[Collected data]
● ● ● ●
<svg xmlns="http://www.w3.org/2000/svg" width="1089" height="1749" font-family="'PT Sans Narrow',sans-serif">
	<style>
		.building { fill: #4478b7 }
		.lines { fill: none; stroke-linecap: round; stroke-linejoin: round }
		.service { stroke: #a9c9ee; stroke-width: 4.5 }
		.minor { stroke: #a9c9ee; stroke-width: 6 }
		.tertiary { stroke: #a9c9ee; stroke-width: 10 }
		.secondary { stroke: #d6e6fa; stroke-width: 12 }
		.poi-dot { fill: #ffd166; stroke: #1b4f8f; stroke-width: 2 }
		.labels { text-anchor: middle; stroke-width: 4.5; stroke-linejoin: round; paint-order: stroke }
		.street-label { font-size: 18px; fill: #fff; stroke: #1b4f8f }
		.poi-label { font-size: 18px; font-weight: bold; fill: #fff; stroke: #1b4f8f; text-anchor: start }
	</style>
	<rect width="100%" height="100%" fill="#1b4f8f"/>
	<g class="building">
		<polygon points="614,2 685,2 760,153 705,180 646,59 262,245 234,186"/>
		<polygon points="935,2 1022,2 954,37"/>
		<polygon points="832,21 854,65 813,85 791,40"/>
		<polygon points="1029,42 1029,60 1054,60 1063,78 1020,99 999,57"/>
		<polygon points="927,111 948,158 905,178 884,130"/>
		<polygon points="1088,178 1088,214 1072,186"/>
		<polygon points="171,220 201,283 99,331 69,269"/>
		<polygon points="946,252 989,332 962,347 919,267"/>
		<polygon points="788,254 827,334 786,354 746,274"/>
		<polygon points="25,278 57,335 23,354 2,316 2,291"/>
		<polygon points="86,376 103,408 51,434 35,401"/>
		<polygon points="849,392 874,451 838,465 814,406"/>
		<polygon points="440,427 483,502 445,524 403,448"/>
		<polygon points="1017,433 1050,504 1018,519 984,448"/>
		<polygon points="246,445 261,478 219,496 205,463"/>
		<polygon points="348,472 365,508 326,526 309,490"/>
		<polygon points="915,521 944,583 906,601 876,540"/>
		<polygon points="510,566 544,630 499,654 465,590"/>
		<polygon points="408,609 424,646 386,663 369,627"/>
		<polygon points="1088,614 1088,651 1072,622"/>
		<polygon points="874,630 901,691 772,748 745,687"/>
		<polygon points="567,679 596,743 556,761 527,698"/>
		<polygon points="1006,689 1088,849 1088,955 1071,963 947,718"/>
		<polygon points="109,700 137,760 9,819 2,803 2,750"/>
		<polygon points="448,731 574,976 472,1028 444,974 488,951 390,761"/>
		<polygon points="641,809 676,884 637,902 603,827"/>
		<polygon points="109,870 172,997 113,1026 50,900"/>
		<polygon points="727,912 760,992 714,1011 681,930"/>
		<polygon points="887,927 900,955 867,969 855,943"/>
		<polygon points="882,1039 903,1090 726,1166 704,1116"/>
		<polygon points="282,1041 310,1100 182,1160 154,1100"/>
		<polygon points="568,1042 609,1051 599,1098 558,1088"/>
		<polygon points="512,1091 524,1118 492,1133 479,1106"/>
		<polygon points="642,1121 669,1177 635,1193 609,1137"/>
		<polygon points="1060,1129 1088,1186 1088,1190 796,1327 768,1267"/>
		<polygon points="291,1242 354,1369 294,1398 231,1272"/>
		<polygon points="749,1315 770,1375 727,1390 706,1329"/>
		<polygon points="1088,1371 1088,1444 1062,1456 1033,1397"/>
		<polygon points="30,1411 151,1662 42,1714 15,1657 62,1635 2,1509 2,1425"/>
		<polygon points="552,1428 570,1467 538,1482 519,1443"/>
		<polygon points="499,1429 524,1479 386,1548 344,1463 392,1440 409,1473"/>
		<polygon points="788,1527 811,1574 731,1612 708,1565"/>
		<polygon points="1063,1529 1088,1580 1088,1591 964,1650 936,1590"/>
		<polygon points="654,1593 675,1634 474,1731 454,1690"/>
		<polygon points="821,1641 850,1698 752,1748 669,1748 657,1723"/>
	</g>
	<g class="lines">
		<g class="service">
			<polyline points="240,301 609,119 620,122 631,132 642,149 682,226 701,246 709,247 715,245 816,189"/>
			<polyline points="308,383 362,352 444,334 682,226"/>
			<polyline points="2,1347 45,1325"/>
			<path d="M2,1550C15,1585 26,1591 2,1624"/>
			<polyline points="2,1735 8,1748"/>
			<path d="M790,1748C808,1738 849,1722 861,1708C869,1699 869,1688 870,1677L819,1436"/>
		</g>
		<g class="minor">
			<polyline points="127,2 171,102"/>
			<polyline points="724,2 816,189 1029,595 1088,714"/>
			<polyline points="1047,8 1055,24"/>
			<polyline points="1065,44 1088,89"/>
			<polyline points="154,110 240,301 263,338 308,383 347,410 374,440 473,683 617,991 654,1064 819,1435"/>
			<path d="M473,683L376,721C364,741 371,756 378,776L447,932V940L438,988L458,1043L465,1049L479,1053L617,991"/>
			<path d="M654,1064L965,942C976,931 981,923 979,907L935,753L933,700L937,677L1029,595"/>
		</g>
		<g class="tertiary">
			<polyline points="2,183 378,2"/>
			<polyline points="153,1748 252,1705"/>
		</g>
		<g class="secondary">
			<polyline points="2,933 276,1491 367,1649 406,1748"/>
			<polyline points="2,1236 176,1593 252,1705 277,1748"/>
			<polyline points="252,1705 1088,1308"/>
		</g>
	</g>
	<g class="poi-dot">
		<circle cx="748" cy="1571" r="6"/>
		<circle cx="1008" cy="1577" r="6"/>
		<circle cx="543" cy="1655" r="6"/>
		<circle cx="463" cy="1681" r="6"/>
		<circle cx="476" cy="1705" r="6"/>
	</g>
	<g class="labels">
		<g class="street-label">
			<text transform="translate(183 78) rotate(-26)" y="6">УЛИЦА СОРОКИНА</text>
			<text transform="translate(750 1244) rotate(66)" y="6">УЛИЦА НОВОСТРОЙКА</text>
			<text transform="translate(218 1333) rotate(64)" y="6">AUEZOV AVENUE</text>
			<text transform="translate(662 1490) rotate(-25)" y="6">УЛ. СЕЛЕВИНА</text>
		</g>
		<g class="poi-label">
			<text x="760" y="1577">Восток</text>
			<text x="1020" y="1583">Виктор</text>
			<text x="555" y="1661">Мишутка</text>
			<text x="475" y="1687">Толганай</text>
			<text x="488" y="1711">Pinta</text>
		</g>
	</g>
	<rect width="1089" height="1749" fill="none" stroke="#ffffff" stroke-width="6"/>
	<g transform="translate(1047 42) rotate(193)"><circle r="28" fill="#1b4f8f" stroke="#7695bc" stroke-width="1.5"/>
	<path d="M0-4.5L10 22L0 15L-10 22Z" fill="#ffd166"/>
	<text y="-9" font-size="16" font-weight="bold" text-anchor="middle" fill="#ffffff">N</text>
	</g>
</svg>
● ● ● ●
» Task prompt: All of the records above should be copied exactly.

» Result for this task:
<svg xmlns="http://www.w3.org/2000/svg" width="1089" height="1749" font-family="'PT Sans Narrow',sans-serif">
	<style>
		.building { fill: #4478b7 }
		.lines { fill: none; stroke-linecap: round; stroke-linejoin: round }
		.service { stroke: #a9c9ee; stroke-width: 4.5 }
		.minor { stroke: #a9c9ee; stroke-width: 6 }
		.tertiary { stroke: #a9c9ee; stroke-width: 10 }
		.secondary { stroke: #d6e6fa; stroke-width: 12 }
		.poi-dot { fill: #ffd166; stroke: #1b4f8f; stroke-width: 2 }
		.labels { text-anchor: middle; stroke-width: 4.5; stroke-linejoin: round; paint-order: stroke }
		.street-label { font-size: 18px; fill: #fff; stroke: #1b4f8f }
		.poi-label { font-size: 18px; font-weight: bold; fill: #fff; stroke: #1b4f8f; text-anchor: start }
	</style>
	<rect width="100%" height="100%" fill="#1b4f8f"/>
	<g class="building">
		<polygon points="614,2 685,2 760,153 705,180 646,59 262,245 234,186"/>
		<polygon points="935,2 1022,2 954,37"/>
		<polygon points="832,21 854,65 813,85 791,40"/>
		<polygon points="1029,42 1029,60 1054,60 1063,78 1020,99 999,57"/>
		<polygon points="927,111 948,158 905,178 884,130"/>
		<polygon points="1088,178 1088,214 1072,186"/>
		<polygon points="171,220 201,283 99,331 69,269"/>
		<polygon points="946,252 989,332 962,347 919,267"/>
		<polygon points="788,254 827,334 786,354 746,274"/>
		<polygon points="25,278 57,335 23,354 2,316 2,291"/>
		<polygon points="86,376 103,408 51,434 35,401"/>
		<polygon points="849,392 874,451 838,465 814,406"/>
		<polygon points="440,427 483,502 445,524 403,448"/>
		<polygon points="1017,433 1050,504 1018,519 984,448"/>
		<polygon points="246,445 261,478 219,496 205,463"/>
		<polygon points="348,472 365,508 326,526 309,490"/>
		<polygon points="915,521 944,583 906,601 876,540"/>
		<polygon points="510,566 544,630 499,654 465,590"/>
		<polygon points="408,609 424,646 386,663 369,627"/>
		<polygon points="1088,614 1088,651 1072,622"/>
		<polygon points="874,630 901,691 772,748 745,687"/>
		<polygon points="567,679 596,743 556,761 527,698"/>
		<polygon points="1006,689 1088,849 1088,955 1071,963 947,718"/>
		<polygon points="109,700 137,760 9,819 2,803 2,750"/>
		<polygon points="448,731 574,976 472,1028 444,974 488,951 390,761"/>
		<polygon points="641,809 676,884 637,902 603,827"/>
		<polygon points="109,870 172,997 113,1026 50,900"/>
		<polygon points="727,912 760,992 714,1011 681,930"/>
		<polygon points="887,927 900,955 867,969 855,943"/>
		<polygon points="882,1039 903,1090 726,1166 704,1116"/>
		<polygon points="282,1041 310,1100 182,1160 154,1100"/>
		<polygon points="568,1042 609,1051 599,1098 558,1088"/>
		<polygon points="512,1091 524,1118 492,1133 479,1106"/>
		<polygon points="642,1121 669,1177 635,1193 609,1137"/>
		<polygon points="1060,1129 1088,1186 1088,1190 796,1327 768,1267"/>
		<polygon points="291,1242 354,1369 294,1398 231,1272"/>
		<polygon points="749,1315 770,1375 727,1390 706,1329"/>
		<polygon points="1088,1371 1088,1444 1062,1456 1033,1397"/>
		<polygon points="30,1411 151,1662 42,1714 15,1657 62,1635 2,1509 2,1425"/>
		<polygon points="552,1428 570,1467 538,1482 519,1443"/>
		<polygon points="499,1429 524,1479 386,1548 344,1463 392,1440 409,1473"/>
		<polygon points="788,1527 811,1574 731,1612 708,1565"/>
		<polygon points="1063,1529 1088,1580 1088,1591 964,1650 936,1590"/>
		<polygon points="654,1593 675,1634 474,1731 454,1690"/>
		<polygon points="821,1641 850,1698 752,1748 669,1748 657,1723"/>
	</g>
	<g class="lines">
		<g class="service">
			<polyline points="240,301 609,119 620,122 631,132 642,149 682,226 701,246 709,247 715,245 816,189"/>
			<polyline points="308,383 362,352 444,334 682,226"/>
			<polyline points="2,1347 45,1325"/>
			<path d="M2,1550C15,1585 26,1591 2,1624"/>
			<polyline points="2,1735 8,1748"/>
			<path d="M790,1748C808,1738 849,1722 861,1708C869,1699 869,1688 870,1677L819,1436"/>
		</g>
		<g class="minor">
			<polyline points="127,2 171,102"/>
			<polyline points="724,2 816,189 1029,595 1088,714"/>
			<polyline points="1047,8 1055,24"/>
			<polyline points="1065,44 1088,89"/>
			<polyline points="154,110 240,301 263,338 308,383 347,410 374,440 473,683 617,991 654,1064 819,1435"/>
			<path d="M473,683L376,721C364,741 371,756 378,776L447,932V940L438,988L458,1043L465,1049L479,1053L617,991"/>
			<path d="M654,1064L965,942C976,931 981,923 979,907L935,753L933,700L937,677L1029,595"/>
		</g>
		<g class="tertiary">
			<polyline points="2,183 378,2"/>
			<polyline points="153,1748 252,1705"/>
		</g>
		<g class="secondary">
			<polyline points="2,933 276,1491 367,1649 406,1748"/>
			<polyline points="2,1236 176,1593 252,1705 277,1748"/>
			<polyline points="252,1705 1088,1308"/>
		</g>
	</g>
	<g class="poi-dot">
		<circle cx="748" cy="1571" r="6"/>
		<circle cx="1008" cy="1577" r="6"/>
		<circle cx="543" cy="1655" r="6"/>
		<circle cx="463" cy="1681" r="6"/>
		<circle cx="476" cy="1705" r="6"/>
	</g>
	<g class="labels">
		<g class="street-label">
			<text transform="translate(183 78) rotate(-26)" y="6">УЛИЦА СОРОКИНА</text>
			<text transform="translate(750 1244) rotate(66)" y="6">УЛИЦА НОВОСТРОЙКА</text>
			<text transform="translate(218 1333) rotate(64)" y="6">AUEZOV AVENUE</text>
			<text transform="translate(662 1490) rotate(-25)" y="6">УЛ. СЕЛЕВИНА</text>
		</g>
		<g class="poi-label">
			<text x="760" y="1577">Восток</text>
			<text x="1020" y="1583">Виктор</text>
			<text x="555" y="1661">Мишутка</text>
			<text x="475" y="1687">Толганай</text>
			<text x="488" y="1711">Pinta</text>
		</g>
	</g>
	<rect width="1089" height="1749" fill="none" stroke="#ffffff" stroke-width="6"/>
	<g transform="translate(1047 42) rotate(193)"><circle r="28" fill="#1b4f8f" stroke="#7695bc" stroke-width="1.5"/>
	<path d="M0-4.5L10 22L0 15L-10 22Z" fill="#ffd166"/>
	<text y="-9" font-size="16" font-weight="bold" text-anchor="middle" fill="#ffffff">N</text>
	</g>
</svg>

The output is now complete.